The Greek State is reducing its expenditure, as part of financial adjustment measures(1), by way of very drastic cuts in wages and pensions, which is lowering available income below a decent subsistence level and consigning a large proportion of the population to poverty. This intervention merely reinforces the vicious circle of recession in the economy: it is economically and financially ineffectual.

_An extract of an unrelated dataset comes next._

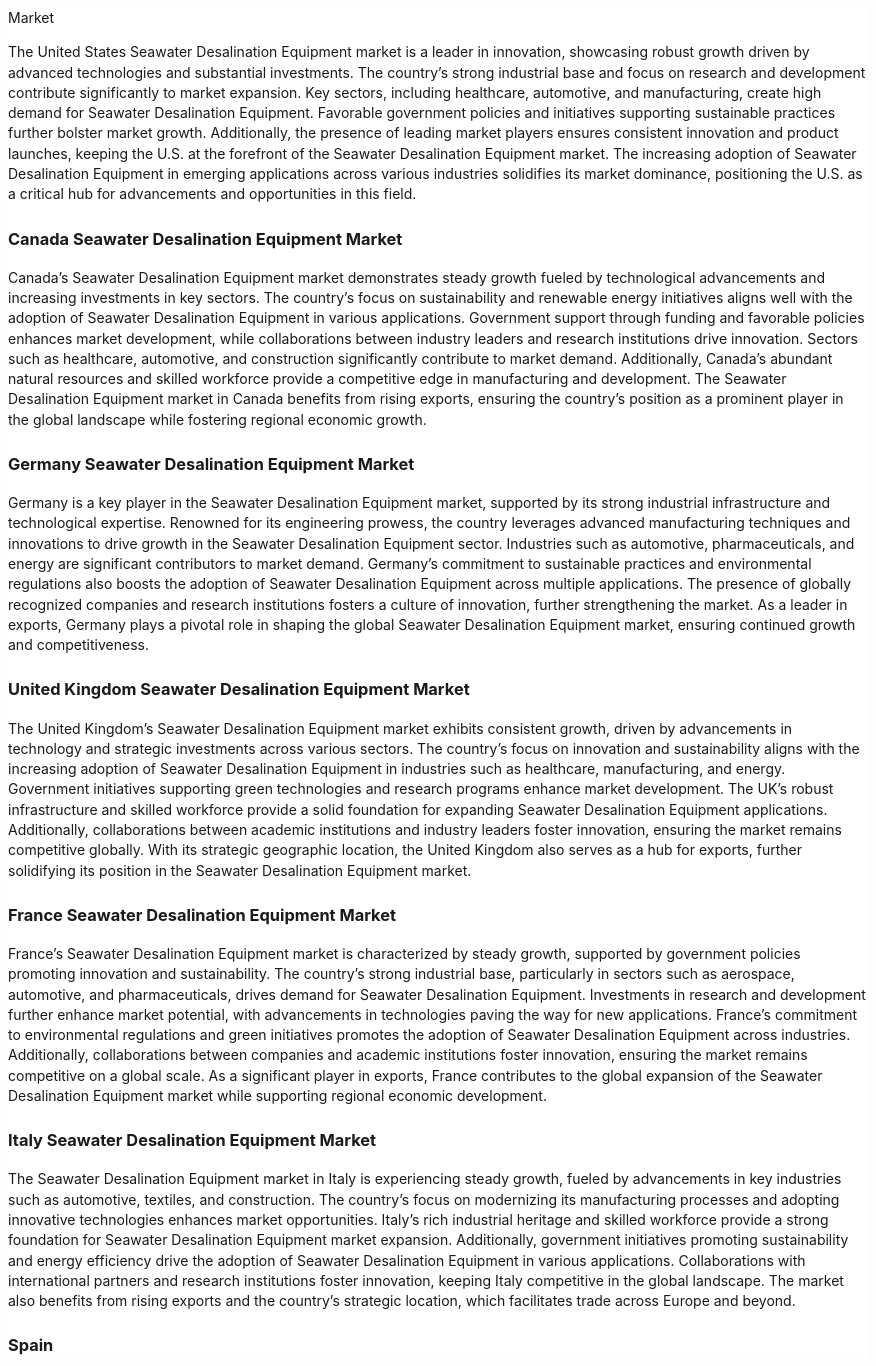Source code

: Market</h3><p>The United States Seawater Desalination Equipment market is a leader in innovation, showcasing robust growth driven by advanced technologies and substantial investments. The country&rsquo;s strong industrial base and focus on research and development contribute significantly to market expansion. Key sectors, including healthcare, automotive, and manufacturing, create high demand for Seawater Desalination Equipment. Favorable government policies and initiatives supporting sustainable practices further bolster market growth. Additionally, the presence of leading market players ensures consistent innovation and product launches, keeping the U.S. at the forefront of the Seawater Desalination Equipment market. The increasing adoption of Seawater Desalination Equipment in emerging applications across various industries solidifies its market dominance, positioning the U.S. as a critical hub for advancements and opportunities in this field.</p><h3>Canada Seawater Desalination Equipment Market</h3><p>Canada&rsquo;s Seawater Desalination Equipment market demonstrates steady growth fueled by technological advancements and increasing investments in key sectors. The country&rsquo;s focus on sustainability and renewable energy initiatives aligns well with the adoption of Seawater Desalination Equipment in various applications. Government support through funding and favorable policies enhances market development, while collaborations between industry leaders and research institutions drive innovation. Sectors such as healthcare, automotive, and construction significantly contribute to market demand. Additionally, Canada&rsquo;s abundant natural resources and skilled workforce provide a competitive edge in manufacturing and development. The Seawater Desalination Equipment market in Canada benefits from rising exports, ensuring the country&rsquo;s position as a prominent player in the global landscape while fostering regional economic growth.</p><h3>Germany Seawater Desalination Equipment Market</h3><p>Germany is a key player in the Seawater Desalination Equipment market, supported by its strong industrial infrastructure and technological expertise. Renowned for its engineering prowess, the country leverages advanced manufacturing techniques and innovations to drive growth in the Seawater Desalination Equipment sector. Industries such as automotive, pharmaceuticals, and energy are significant contributors to market demand. Germany&rsquo;s commitment to sustainable practices and environmental regulations also boosts the adoption of Seawater Desalination Equipment across multiple applications. The presence of globally recognized companies and research institutions fosters a culture of innovation, further strengthening the market. As a leader in exports, Germany plays a pivotal role in shaping the global Seawater Desalination Equipment market, ensuring continued growth and competitiveness.</p><h3>United Kingdom Seawater Desalination Equipment Market</h3><p>The United Kingdom&rsquo;s Seawater Desalination Equipment market exhibits consistent growth, driven by advancements in technology and strategic investments across various sectors. The country&rsquo;s focus on innovation and sustainability aligns with the increasing adoption of Seawater Desalination Equipment in industries such as healthcare, manufacturing, and energy. Government initiatives supporting green technologies and research programs enhance market development. The UK&rsquo;s robust infrastructure and skilled workforce provide a solid foundation for expanding Seawater Desalination Equipment applications. Additionally, collaborations between academic institutions and industry leaders foster innovation, ensuring the market remains competitive globally. With its strategic geographic location, the United Kingdom also serves as a hub for exports, further solidifying its position in the Seawater Desalination Equipment market.</p><h3>France Seawater Desalination Equipment Market</h3><p>France&rsquo;s Seawater Desalination Equipment market is characterized by steady growth, supported by government policies promoting innovation and sustainability. The country&rsquo;s strong industrial base, particularly in sectors such as aerospace, automotive, and pharmaceuticals, drives demand for Seawater Desalination Equipment. Investments in research and development further enhance market potential, with advancements in technologies paving the way for new applications. France&rsquo;s commitment to environmental regulations and green initiatives promotes the adoption of Seawater Desalination Equipment across industries. Additionally, collaborations between companies and academic institutions foster innovation, ensuring the market remains competitive on a global scale. As a significant player in exports, France contributes to the global expansion of the Seawater Desalination Equipment market while supporting regional economic development.</p><h3>Italy Seawater Desalination Equipment Market</h3><p>The Seawater Desalination Equipment market in Italy is experiencing steady growth, fueled by advancements in key industries such as automotive, textiles, and construction. The country&rsquo;s focus on modernizing its manufacturing processes and adopting innovative technologies enhances market opportunities. Italy&rsquo;s rich industrial heritage and skilled workforce provide a strong foundation for Seawater Desalination Equipment market expansion. Additionally, government initiatives promoting sustainability and energy efficiency drive the adoption of Seawater Desalination Equipment in various applications. Collaborations with international partners and research institutions foster innovation, keeping Italy competitive in the global landscape. The market also benefits from rising exports and the country&rsquo;s strategic location, which facilitates trade across Europe and beyond.</p><h3>Spain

The policy also contradicts basic European policies, such as (a) the policy on adequate, safe and sustainable pensions(2), and (b) the Europe 2020 strategy, which aims at reducing poverty and, in the Greek context, seeks by the year 2020 to reduce by about 450 000 the number of people living in poverty(3).
Given that (a) the current policy, for which the Commission bears responsibility, has so far failed to address the reasons for the Greek crisis, focusing unilaterally on a policy of austerity and measures with a high socioeconomic cost for Greek citizens and the European taxpayer, and that (b) pensions in Greece (despite whatever structural problems affected the system) contribute significantly to reducing poverty (by 19 %, according to the latest data)(4), will the Commission say:
Does it accept that its proposals, made through its representative in the Troika, for dealing with the Greek crisis are at odds with basic elements of European policies on combating poverty and providing adequate, safe and sustainable pensions?
Is it prepared to investigate, or has it already investigated, alternatives to harsh measures of unilateral austerity — solutions to the Greek crisis that will combine remedies to the financial problem with socially balanced and targeted measures for ensuring that, among other things, European policies are implemented, especially in connection with adequate, safe and sustainable pensions, and with reducing the number of people living in poverty by 2020 by 450 000, compared to 2009 figures?